Notes the loyalist, “This is a team that knows what Perry wants and knows how to get him where he wants to be.”

When need be, that path plows straight into the mud. Like his boss, Carney has a reputation for playing hardball. During Perry’s 2002 race against Democrat Tony Sanchez, the campaign ran ads vaguely linking Sanchez to Mexican drug traffickers who had been caught laundering money through his bank. The thinly veiled racism of the message was heavily criticized—and devastatingly effective.

Now and again, Carney dances right up to the legal line. In a recent profile of the strategist, the Texas Observer details, among other incidents, Carney’s run-in with the Federal Election Commission over his 2004 efforts to get Ralph Nader on the New Hampshire presidential ballot with an eye toward siphoning votes from Democrat John Kerry. Damning reports were issued but no criminal charges filed, and the case was ultimately dismissed.
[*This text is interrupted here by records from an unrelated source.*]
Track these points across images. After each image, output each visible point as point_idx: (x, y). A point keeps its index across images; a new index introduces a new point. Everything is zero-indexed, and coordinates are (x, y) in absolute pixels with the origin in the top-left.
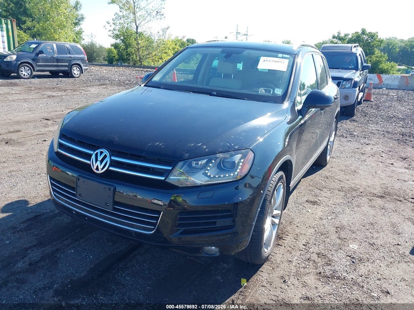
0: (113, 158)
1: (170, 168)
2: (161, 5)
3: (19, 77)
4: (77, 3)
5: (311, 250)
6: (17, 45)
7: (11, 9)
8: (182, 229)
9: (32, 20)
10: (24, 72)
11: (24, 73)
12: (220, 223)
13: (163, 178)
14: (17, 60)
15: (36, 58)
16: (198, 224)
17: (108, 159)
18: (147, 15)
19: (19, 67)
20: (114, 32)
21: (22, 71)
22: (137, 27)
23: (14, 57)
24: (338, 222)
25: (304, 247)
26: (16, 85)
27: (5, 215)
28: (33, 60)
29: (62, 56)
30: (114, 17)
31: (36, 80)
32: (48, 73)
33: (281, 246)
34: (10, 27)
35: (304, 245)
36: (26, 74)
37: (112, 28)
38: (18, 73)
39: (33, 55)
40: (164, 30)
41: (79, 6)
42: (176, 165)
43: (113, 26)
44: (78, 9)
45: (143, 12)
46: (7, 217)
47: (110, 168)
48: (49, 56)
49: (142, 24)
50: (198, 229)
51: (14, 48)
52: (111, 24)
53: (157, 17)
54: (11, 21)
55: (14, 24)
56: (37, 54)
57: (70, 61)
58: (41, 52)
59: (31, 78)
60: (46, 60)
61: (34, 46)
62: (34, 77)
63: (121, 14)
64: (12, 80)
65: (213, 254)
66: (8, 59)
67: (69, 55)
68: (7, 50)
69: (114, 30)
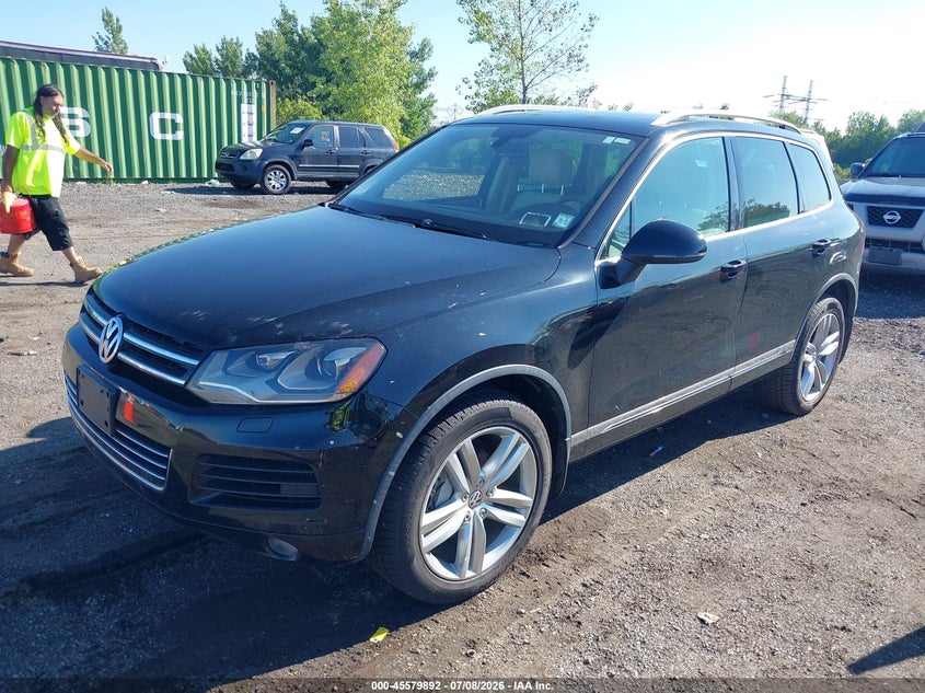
0: (126, 336)
1: (196, 363)
2: (582, 39)
3: (264, 191)
4: (425, 45)
5: (593, 598)
6: (273, 126)
7: (302, 62)
8: (218, 492)
9: (327, 81)
10: (275, 181)
11: (273, 182)
12: (288, 490)
13: (182, 382)
14: (263, 158)
15: (297, 153)
16: (248, 487)
17: (118, 338)
18: (548, 62)
19: (265, 171)
20: (477, 100)
21: (270, 179)
22: (525, 89)
23: (259, 152)
24: (721, 550)
25: (581, 589)
26: (253, 205)
27: (31, 440)
28: (292, 158)
29: (350, 149)
30: (478, 69)
31: (296, 197)
32: (324, 184)
33: (528, 576)
34: (264, 96)
35: (584, 585)
36: (277, 185)
37: (472, 93)
38: (262, 183)
39: (292, 149)
40: (584, 94)
41: (427, 50)
42: (206, 357)
43: (475, 88)
44: (426, 56)
45: (540, 57)
46: (38, 442)
47: (120, 355)
48: (323, 151)
49: (536, 81)
50: (249, 496)
51: (269, 132)
52: (472, 83)
53: (572, 65)
54: (267, 84)
55: (273, 90)
56: (302, 147)
57: (364, 159)
58: (309, 143)
59: (288, 193)
60: (316, 158)
61: (297, 131)
62: (292, 191)
63: (493, 62)
64: (251, 196)
65: (288, 556)
66: (248, 156)
67: (363, 149)
68: (255, 138)
69: (477, 95)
Now Team Perry will need to bring its A game, and then some. The road to the Republican nomination—not to mention the White House—is far longer and winds through vastly different terrain than anywhere Perry has traveled thus far. And the governor’s cowboy charisma ultimately may not serve him well (or well enough) among the broader Republican electorate.

But these are wild, unpredictable political times. And as Miner gleefully notes, “People continually underestimate him—and those people are home watching reruns of Miami Vice now.”